*** Given data ***

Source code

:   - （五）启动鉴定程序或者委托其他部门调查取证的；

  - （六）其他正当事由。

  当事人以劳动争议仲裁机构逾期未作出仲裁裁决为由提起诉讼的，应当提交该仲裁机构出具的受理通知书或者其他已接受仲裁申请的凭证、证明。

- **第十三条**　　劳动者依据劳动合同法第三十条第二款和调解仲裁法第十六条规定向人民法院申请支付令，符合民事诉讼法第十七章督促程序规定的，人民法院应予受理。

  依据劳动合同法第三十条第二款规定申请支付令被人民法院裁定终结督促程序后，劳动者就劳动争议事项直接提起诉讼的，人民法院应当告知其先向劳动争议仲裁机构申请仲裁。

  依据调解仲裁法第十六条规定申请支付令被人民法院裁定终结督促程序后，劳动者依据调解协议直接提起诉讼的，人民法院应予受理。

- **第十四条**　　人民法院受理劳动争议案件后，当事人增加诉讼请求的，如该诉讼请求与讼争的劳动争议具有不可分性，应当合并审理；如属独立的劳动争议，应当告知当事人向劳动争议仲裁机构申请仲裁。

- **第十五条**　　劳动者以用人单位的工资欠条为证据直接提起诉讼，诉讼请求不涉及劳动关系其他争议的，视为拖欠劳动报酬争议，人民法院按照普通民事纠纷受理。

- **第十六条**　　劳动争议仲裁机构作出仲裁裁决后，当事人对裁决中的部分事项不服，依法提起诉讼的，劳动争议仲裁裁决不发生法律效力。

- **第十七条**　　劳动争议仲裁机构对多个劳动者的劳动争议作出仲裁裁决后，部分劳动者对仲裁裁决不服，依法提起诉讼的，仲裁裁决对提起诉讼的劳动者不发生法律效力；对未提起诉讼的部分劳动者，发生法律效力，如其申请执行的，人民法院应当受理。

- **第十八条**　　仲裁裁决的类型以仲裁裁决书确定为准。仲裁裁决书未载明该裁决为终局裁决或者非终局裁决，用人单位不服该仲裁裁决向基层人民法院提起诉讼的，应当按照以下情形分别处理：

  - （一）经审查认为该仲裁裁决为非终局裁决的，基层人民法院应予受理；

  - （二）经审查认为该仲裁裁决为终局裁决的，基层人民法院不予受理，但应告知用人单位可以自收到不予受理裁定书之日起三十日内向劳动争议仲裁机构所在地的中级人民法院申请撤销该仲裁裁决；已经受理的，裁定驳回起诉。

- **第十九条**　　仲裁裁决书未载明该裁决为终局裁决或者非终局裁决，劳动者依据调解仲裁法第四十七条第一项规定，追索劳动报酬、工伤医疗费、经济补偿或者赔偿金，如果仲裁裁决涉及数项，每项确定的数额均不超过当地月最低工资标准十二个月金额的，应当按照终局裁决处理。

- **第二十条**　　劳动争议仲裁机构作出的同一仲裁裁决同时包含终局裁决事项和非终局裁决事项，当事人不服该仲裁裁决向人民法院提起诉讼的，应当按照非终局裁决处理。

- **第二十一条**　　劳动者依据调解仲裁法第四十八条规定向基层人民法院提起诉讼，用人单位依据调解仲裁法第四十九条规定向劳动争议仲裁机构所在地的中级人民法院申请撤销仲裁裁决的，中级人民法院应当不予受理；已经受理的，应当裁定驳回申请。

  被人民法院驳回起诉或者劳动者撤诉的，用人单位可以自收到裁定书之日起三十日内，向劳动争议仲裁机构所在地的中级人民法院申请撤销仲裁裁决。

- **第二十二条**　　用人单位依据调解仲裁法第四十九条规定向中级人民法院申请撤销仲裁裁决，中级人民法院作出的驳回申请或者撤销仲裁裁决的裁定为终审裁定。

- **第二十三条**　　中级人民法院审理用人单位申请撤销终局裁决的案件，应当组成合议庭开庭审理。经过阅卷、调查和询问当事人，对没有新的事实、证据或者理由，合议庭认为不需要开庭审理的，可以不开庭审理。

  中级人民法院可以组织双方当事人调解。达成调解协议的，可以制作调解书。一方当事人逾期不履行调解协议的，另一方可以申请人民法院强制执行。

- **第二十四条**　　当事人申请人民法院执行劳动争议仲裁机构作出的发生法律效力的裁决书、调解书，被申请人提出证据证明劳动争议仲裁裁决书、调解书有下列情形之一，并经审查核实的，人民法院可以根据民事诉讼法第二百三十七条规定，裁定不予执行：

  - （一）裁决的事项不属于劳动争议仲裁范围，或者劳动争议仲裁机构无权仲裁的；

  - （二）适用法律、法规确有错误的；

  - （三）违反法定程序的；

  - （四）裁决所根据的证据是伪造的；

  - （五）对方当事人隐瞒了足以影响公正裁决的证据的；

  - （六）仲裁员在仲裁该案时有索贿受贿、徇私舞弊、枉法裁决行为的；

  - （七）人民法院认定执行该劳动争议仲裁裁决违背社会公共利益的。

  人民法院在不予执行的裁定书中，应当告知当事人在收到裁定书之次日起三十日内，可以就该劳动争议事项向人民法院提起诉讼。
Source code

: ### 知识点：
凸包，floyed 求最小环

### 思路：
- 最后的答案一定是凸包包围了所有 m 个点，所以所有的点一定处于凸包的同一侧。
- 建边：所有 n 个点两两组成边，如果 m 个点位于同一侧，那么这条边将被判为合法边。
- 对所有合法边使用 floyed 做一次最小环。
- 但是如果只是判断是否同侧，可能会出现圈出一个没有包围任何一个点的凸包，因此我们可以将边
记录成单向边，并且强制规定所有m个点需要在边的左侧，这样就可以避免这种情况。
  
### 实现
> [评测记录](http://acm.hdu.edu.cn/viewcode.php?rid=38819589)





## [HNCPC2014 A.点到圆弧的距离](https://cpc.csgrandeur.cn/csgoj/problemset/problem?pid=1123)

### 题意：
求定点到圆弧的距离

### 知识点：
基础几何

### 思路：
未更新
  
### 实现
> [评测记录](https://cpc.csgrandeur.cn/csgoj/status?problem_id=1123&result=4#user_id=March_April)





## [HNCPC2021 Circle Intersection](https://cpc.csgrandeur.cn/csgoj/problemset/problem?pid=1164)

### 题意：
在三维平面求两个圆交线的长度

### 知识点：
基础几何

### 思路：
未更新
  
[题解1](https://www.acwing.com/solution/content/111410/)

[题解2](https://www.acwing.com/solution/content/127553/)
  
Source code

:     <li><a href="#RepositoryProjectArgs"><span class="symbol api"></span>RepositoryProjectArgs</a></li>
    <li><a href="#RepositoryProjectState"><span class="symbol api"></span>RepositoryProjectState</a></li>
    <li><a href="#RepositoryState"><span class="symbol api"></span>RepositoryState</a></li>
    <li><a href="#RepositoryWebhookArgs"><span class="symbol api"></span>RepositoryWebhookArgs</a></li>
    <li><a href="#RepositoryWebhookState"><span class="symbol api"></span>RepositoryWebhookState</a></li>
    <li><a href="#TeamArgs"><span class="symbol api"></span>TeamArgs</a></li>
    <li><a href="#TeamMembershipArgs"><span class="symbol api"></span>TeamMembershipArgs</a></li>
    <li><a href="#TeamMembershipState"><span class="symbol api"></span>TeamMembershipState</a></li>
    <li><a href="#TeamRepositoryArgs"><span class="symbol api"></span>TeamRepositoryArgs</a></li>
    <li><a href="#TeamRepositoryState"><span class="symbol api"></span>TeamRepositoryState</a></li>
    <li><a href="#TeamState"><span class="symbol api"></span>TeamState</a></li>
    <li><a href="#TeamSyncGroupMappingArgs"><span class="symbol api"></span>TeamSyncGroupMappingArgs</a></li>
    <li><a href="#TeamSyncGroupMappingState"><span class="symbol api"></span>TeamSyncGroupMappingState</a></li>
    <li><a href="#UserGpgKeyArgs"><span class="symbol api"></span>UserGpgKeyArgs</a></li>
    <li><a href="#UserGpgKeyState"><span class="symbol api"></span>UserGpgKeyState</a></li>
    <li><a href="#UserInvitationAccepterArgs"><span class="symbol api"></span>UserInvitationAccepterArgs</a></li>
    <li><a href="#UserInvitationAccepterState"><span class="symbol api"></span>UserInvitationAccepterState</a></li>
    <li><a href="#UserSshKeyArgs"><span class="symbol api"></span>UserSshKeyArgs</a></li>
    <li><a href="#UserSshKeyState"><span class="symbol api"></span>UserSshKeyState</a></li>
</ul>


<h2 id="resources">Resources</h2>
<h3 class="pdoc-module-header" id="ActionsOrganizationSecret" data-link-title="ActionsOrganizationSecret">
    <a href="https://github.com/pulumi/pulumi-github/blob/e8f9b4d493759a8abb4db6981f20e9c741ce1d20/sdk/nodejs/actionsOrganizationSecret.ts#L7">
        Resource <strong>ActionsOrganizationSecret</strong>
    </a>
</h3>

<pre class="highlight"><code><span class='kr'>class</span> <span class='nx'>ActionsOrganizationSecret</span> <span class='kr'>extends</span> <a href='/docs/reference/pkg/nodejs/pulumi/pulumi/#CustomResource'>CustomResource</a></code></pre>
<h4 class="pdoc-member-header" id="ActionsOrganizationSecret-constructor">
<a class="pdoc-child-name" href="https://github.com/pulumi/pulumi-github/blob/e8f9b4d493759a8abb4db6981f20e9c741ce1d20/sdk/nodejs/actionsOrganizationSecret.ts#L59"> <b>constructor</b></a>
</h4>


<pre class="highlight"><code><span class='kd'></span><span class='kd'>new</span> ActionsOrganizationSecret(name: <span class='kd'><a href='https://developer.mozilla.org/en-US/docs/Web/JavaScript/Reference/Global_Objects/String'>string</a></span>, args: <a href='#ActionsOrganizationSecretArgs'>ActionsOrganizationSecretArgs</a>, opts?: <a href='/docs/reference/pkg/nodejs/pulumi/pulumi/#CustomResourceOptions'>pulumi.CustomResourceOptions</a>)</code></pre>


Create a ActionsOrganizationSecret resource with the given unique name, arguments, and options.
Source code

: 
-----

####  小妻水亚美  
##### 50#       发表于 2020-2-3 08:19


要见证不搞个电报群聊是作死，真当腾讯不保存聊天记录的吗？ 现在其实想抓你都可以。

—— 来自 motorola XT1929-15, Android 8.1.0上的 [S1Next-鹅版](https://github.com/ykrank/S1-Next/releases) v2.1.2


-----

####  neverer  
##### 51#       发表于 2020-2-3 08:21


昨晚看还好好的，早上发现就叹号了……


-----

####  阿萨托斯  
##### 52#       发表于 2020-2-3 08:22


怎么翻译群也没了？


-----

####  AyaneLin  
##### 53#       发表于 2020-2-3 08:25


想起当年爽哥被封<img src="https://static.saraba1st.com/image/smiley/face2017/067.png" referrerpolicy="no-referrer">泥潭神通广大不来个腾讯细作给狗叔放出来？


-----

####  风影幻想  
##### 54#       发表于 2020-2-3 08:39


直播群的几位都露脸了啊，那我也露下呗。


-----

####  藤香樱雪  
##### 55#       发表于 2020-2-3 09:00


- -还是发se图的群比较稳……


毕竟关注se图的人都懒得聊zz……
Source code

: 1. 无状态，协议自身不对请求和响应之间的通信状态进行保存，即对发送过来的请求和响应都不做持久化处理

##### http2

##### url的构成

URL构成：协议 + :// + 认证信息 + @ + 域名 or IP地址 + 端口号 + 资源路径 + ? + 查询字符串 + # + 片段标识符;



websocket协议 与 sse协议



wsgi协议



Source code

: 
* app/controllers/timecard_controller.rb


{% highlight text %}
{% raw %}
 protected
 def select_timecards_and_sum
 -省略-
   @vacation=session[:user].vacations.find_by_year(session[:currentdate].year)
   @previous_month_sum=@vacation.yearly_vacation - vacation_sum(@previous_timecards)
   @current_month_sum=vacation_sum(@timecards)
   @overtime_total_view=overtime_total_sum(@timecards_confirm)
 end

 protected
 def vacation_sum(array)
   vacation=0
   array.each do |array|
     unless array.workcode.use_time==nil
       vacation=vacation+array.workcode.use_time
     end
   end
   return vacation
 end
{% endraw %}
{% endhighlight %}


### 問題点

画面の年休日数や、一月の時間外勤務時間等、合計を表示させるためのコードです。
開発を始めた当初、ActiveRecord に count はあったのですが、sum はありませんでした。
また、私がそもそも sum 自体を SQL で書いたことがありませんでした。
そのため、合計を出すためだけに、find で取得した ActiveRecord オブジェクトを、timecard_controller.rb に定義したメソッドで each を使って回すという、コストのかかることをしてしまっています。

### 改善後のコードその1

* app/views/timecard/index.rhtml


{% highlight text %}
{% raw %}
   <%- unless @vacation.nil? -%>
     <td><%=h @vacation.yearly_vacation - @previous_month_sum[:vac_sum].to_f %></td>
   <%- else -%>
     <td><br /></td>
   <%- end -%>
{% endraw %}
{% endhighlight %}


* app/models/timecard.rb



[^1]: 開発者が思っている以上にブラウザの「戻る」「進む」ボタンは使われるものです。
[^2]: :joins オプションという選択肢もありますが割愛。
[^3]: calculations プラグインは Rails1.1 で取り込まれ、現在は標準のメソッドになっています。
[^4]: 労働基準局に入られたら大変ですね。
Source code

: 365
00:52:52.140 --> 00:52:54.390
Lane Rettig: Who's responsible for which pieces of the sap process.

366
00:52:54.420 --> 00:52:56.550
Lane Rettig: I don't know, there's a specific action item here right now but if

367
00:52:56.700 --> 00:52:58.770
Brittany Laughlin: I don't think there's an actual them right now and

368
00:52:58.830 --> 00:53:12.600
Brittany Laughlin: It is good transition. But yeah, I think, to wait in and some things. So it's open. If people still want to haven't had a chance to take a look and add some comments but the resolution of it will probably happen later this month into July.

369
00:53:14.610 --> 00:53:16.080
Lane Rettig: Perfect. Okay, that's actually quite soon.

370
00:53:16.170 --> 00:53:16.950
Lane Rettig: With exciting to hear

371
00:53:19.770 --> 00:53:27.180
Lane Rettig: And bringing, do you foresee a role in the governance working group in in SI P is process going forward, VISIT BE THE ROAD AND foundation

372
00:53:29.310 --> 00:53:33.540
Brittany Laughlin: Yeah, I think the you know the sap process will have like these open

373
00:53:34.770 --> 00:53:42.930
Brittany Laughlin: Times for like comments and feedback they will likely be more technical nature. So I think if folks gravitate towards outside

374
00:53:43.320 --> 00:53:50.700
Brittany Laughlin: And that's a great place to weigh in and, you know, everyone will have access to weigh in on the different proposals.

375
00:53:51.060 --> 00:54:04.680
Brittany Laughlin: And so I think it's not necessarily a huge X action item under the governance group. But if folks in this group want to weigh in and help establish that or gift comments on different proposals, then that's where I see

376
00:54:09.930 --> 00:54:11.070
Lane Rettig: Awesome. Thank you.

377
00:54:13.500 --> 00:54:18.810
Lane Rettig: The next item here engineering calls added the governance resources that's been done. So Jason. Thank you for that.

*** End of Given data ***

The lines needed are the ones from the first line of the entries through the line that contains "- （一）经审查认为该仲裁裁决为非终局裁决的，基层人民法院应予受理；", given again without any change.

Source code

:   - （五）启动鉴定程序或者委托其他部门调查取证的；

  - （六）其他正当事由。

  当事人以劳动争议仲裁机构逾期未作出仲裁裁决为由提起诉讼的，应当提交该仲裁机构出具的受理通知书或者其他已接受仲裁申请的凭证、证明。

- **第十三条**　　劳动者依据劳动合同法第三十条第二款和调解仲裁法第十六条规定向人民法院申请支付令，符合民事诉讼法第十七章督促程序规定的，人民法院应予受理。

  依据劳动合同法第三十条第二款规定申请支付令被人民法院裁定终结督促程序后，劳动者就劳动争议事项直接提起诉讼的，人民法院应当告知其先向劳动争议仲裁机构申请仲裁。

  依据调解仲裁法第十六条规定申请支付令被人民法院裁定终结督促程序后，劳动者依据调解协议直接提起诉讼的，人民法院应予受理。

- **第十四条**　　人民法院受理劳动争议案件后，当事人增加诉讼请求的，如该诉讼请求与讼争的劳动争议具有不可分性，应当合并审理；如属独立的劳动争议，应当告知当事人向劳动争议仲裁机构申请仲裁。

- **第十五条**　　劳动者以用人单位的工资欠条为证据直接提起诉讼，诉讼请求不涉及劳动关系其他争议的，视为拖欠劳动报酬争议，人民法院按照普通民事纠纷受理。

- **第十六条**　　劳动争议仲裁机构作出仲裁裁决后，当事人对裁决中的部分事项不服，依法提起诉讼的，劳动争议仲裁裁决不发生法律效力。

- **第十七条**　　劳动争议仲裁机构对多个劳动者的劳动争议作出仲裁裁决后，部分劳动者对仲裁裁决不服，依法提起诉讼的，仲裁裁决对提起诉讼的劳动者不发生法律效力；对未提起诉讼的部分劳动者，发生法律效力，如其申请执行的，人民法院应当受理。

- **第十八条**　　仲裁裁决的类型以仲裁裁决书确定为准。仲裁裁决书未载明该裁决为终局裁决或者非终局裁决，用人单位不服该仲裁裁决向基层人民法院提起诉讼的，应当按照以下情形分别处理：

  - （一）经审查认为该仲裁裁决为非终局裁决的，基层人民法院应予受理；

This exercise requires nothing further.